7/6/2026 at 5:22:13 AM
Interesting question to study, but I'm extremely skeptical of the experimental design. They used Opus 4.6 to synthetically produce "degraded" or "cleaned" code bases for relative comparison in the experiment.Worse, they don't control for breaking the application's tests.
> Pass rate scores the agent’s final state against the hidden tests we wrote for each task. We do not check whether the agent broke unrelated tests already present in the repository, and a cleaner-side and messier-side solution that both pass the hidden test may still differ on tests they were not graded on.

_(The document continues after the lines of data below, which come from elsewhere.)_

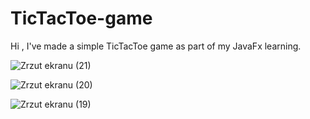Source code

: # TicTacToe-game
Hi , I've made a simple TicTacToe game as part of my JavaFx learning.

![Zrzut ekranu (21)](https://user-images.githubusercontent.com/54146337/185761905-81e84c3c-bcf4-437c-894f-c8f3baac7122.png)

![Zrzut ekranu (20)](https://user-images.githubusercontent.com/54146337/185761910-e259a239-d2e2-4293-9bdb-996c0052da52.png)

![Zrzut ekranu (19)](https://user-images.githubusercontent.com/54146337/185761909-c8fbe55c-f3e5-451b-a047-6da77d526643.png)
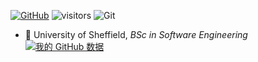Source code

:

[![GitHub](https://img.shields.io/badge/dynamic/json?logo=github&label=GitHub&labelColor=495867&color=495867&query=%24.data.totalSubs&url=https%3A%2F%2Fapi.spencerwoo.com%2Fsubstats%2F%3Fsource%3Dgithub%26queryKey%3Dhayschan&style=flat-square)](https://github.com/terenzzzz)
![visitors](https://visitor-badge.glitch.me/badge?page_id=terenzzzz&left_color=green&right_color=red)
![Git](https://img.shields.io/badge/-Git-F05032?style=flat-square&logo=git&logoColor=white)

- 🍻 University of Sheffield, _BSc in Software Engineering_
[![我的 GitHub 数据](https://github-readme-stats.vercel.app/api?username=terenzzzz)]()
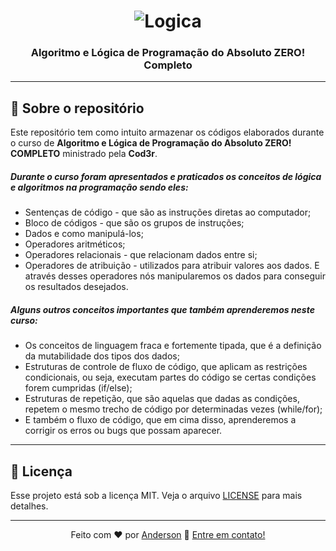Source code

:<h1 align="center">
    <img alt="Logica" src="https://user-images.githubusercontent.com/67974984/220967314-11fb013a-0a82-4974-b7ca-a79abf92d3ac.jpeg"/>
</h1>

<h3 align="center">
  Algoritmo e Lógica de Programação do Absoluto ZERO! Completo
</h3>

---
## :rocket: Sobre o repositório

Este repositório tem como intuito armazenar os códigos elaborados durante o curso de **Algoritmo e Lógica de Programação do Absoluto ZERO! COMPLETO** ministrado pela **Cod3r**.

##### Durante o curso foram apresentados e praticados os  conceitos de lógica e algoritmos na programação sendo eles:
- Sentenças de código - que são as instruções diretas ao computador;
- Bloco de códigos - que são os grupos de instruções;
- Dados e como manipulá-los;
- Operadores aritméticos;
- Operadores relacionais - que relacionam dados entre si;
- Operadores de atribuição - utilizados para atribuir valores aos dados. E através desses operadores nós manipularemos os dados para conseguir os resultados desejados.

##### Alguns outros conceitos importantes que também aprenderemos neste curso:
- Os conceitos de linguagem fraca e fortemente tipada, que é a definição da mutabilidade dos tipos dos dados;
- Estruturas de controle de fluxo de código, que aplicam as restrições condicionais, ou seja, executam partes do código se certas condições forem cumpridas (if/else);
- Estruturas de repetição, que são aquelas que dadas as condições, repetem o mesmo trecho de código por determinadas vezes (while/for);
- E também o fluxo de código, que em cima disso, aprenderemos a corrigir os erros ou bugs que possam aparecer.

---
## :memo: Licença

Esse projeto está sob a licença MIT. Veja o arquivo [LICENSE](LICENSE) para mais detalhes.

---
<div align = "center">
    
Feito com ❤️ por [Anderson](https://twitter.com/andersonbishop_) :wave: [Entre em contato!](https://www.linkedin.com/in/andersonsbispo/)

</div>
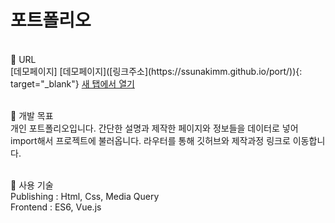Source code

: # 포트폴리오
<br>
📌 URL<br>
[데모페이지]<https://ssunakimm.github.io/port/>
[데모페이지]([링크주소](https://ssunakimm.github.io/port/)){: target="_blank"}
<a href="https://www.google.com/" target="_blank">새 탭에서 열기</a>
<br><br>

📌 개발 목표<br>
개인 포트폴리오입니다.
간단한 설명과 제작한 페이지와 정보들을 데이터로 넣어 import해서 프로젝트에 불러옵니다.
라우터를 통해 깃허브와 제작과정 링크로 이동합니다. 
<br><br>

📌 사용 기술<br>
Publishing : Html, Css, Media Query<br> 
Frontend : ES6, Vue.js 
<br><br>



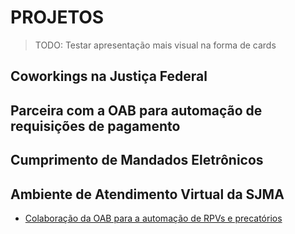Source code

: # PROJETOS

>TODO: Testar apresentação mais visual na forma de cards

## Coworkings na Justiça Federal



## Parceira com a OAB para automação de requisições de pagamento

## Cumprimento de Mandados Eletrônicos

## Ambiente de Atendimento Virtual da SJMA

- [Colaboração da OAB para a automação de RPVs e precatórios](colab-oab-automa-rpv-preca/)


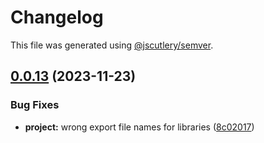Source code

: # Changelog

This file was generated using [@jscutlery/semver](https://github.com/jscutlery/semver).

## [0.0.13](https://github.com/IPS-LMU/octra/compare/media-0.0.12...media-0.0.13) (2023-11-23)


### Bug Fixes

* **project:** wrong export file names for libraries ([8c02017](https://github.com/IPS-LMU/octra/commit/8c02017e1263c8f1dd3353966482f80e0e8f396d))
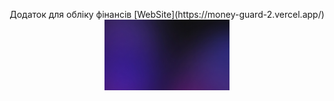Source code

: <p align="center" style='background-image: url(./src/images/layout_bg.webp); background-size: cover; '>
Додаток для обліку фінансів [WebSite](https://money-guard-2.vercel.app/)
 <img width="200px" src="./src/images/layout_bg.webp" alt="qr"/>
</p>
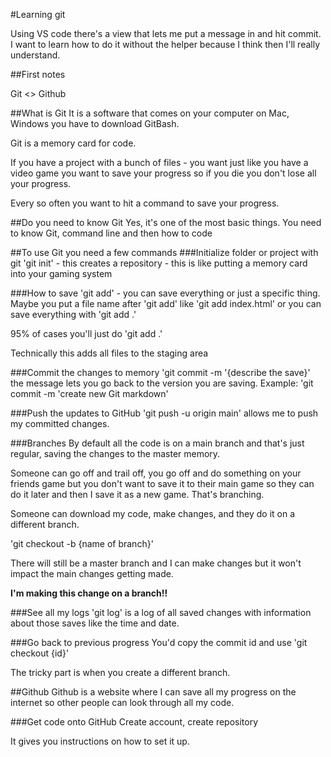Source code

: #Learning git

Using VS code there's a view that lets me put a message in and hit commit. I want to learn how to do it without the helper because I think then I'll really understand.

##First notes

Git <> Github

##What is Git
It is a software that comes on your computer on Mac, Windows you have to download GitBash.

Git is a memory card for code.

If you have a project with a bunch of files - you want just like you have a video game you want to save your progress so if you die you don't lose all your progress.

Every so often you want to hit a command to save your progress.

##Do you need to know Git
Yes, it's one of the most basic things. You need to know Git, command line and then how to code

##To use Git you need a few commands
###Initialize folder or project with git
'git init' - this creates a repository - this is like putting a memory card into your gaming system

###How to save
'git add' - you can save everything or just a specific thing. Maybe you put a file name after 'git add' like 'git add index.html' or you can save everything with 'git add .'

95% of cases you'll just do 'git add .'

Technically this adds all files to the staging area

###Commit the changes to memory
'git commit -m '{describe the save}' the message lets you go back to the version you are saving. Example: 'git commit -m 'create new Git markdown'

###Push the updates to GitHub
'git push -u origin main' allows me to push my committed changes.

###Branches
By default all the code is on a main branch and that's just regular, saving the changes to the master memory.

Someone can go off and trail off, you go off and do something on your friends game but you don't want to save it to their main game so they can do it later and then I save it as a new game. That's branching.

Someone can download my code, make changes, and they do it on a different branch.

'git checkout -b {name of branch}'

There will still be a master branch and I can make changes but it won't impact the main changes getting made.

**I'm making this change on a branch!!**

###See all my logs
'git log' is a log of all saved changes with information about those saves like the time and date.

###Go back to previous progress
You'd copy the commit id and use 'git checkout {id}'

The tricky part is when you create a different branch.

##Github
Github is a website where I can save all my progress on the internet so other people can look through all my code.

###Get code onto GitHub
Create account, create repository

It gives you instructions on how to set it up.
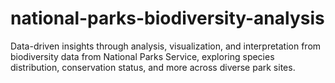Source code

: # national-parks-biodiversity-analysis
Data-driven insights through analysis, visualization, and interpretation from biodiversity data from National Parks Service, exploring species distribution, conservation status, and more across diverse park sites.
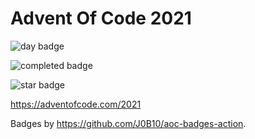 # Advent Of Code 2021

![day badge](https://img.shields.io/badge/day%20📅-24-blue?style=for-the-badge)

![completed badge](https://img.shields.io/badge/days%20completed-16-red?style=for-the-badge)

![star badge](https://img.shields.io/badge/stars%20⭐-35-yellow?style=for-the-badge)

<https://adventofcode.com/2021>

Badges by <https://github.com/J0B10/aoc-badges-action>.

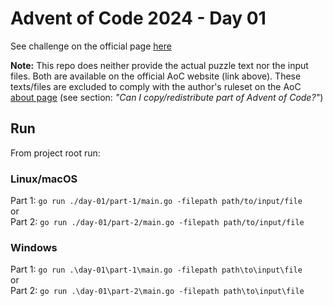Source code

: # Advent of Code 2024 - Day 01

See challenge on the official page [here](https://adventofcode.com/2024/day/1)

**Note:** This repo does neither provide the actual puzzle text nor the input files. Both are available on the official AoC website (link above). These texts/files are excluded to comply with the author's ruleset on the AoC [about page](https://adventofcode.com/2024/about) (see section: _"Can I copy/redistribute part of Advent of Code?"_)

## Run

From project root run:

### Linux/macOS

Part 1: `go run ./day-01/part-1/main.go -filepath path/to/input/file`   
or   
Part 2: `go run ./day-01/part-2/main.go -filepath path/to/input/file`

### Windows

Part 1: `go run .\day-01\part-1\main.go -filepath path\to\input\file`   
or   
Part 2: `go run .\day-01\part-2\main.go -filepath path\to\input\file`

Any conclusions with respect to token consumption seems pretty meaningless if we're not controlling for the quality of the final output.
by root_axis
7/6/2026 at 2:10:50 PM
If you're measuring a sloppy project against a well structured one with regard to how many tests fail, that'll bias success towards the sloppy codebase, which likely has worse test coverage and less robust testing in the first place. You'd essentially need to write a single test suite that works for both projects in each pair to compare fairly.That's not to say the study is good, but I can respect their decision because the tests passing isn't necessarily correlated with the effectiveness of the agent.
by bastawhiz
7/6/2026 at 12:21:22 PM
At best the conclusions are a best case scenario for degraded code quality. That things remain functionally OK with more costly token usage to get work done.by softwaredoug
7/6/2026 at 6:11:56 AM
Also controlling inputby jwpapi
7/6/2026 at 9:20:42 AM
Input matching distribution of a specific one-shotted LLM... Nice.by rullelito
7/6/2026 at 9:00:18 AM
[dead]by huflungdung
7/6/2026 at 8:28:07 AM
> they don't control for breaking the application's tests.Essentially it's an absolutely worthless study then. This AI fatigue got boring a long time ago, this is just painful now.
by lloydatkinson
7/6/2026 at 8:36:30 AM
To be sure, we had hidden tests that validate whether agent implemented the task appropriately. And this is something we paid a lot of attention to (pass rate, in our paper.)What we didn't do (stupid oversight on my part) was to ensure that there are no regressions in the remaining tests in the repo (unrelated to the current task). In practice, when using Sonnet 4.6 IRL, I don't see a lot of regressions because often the agent runs the test before calling it done. But it could have gone either way. We don't know.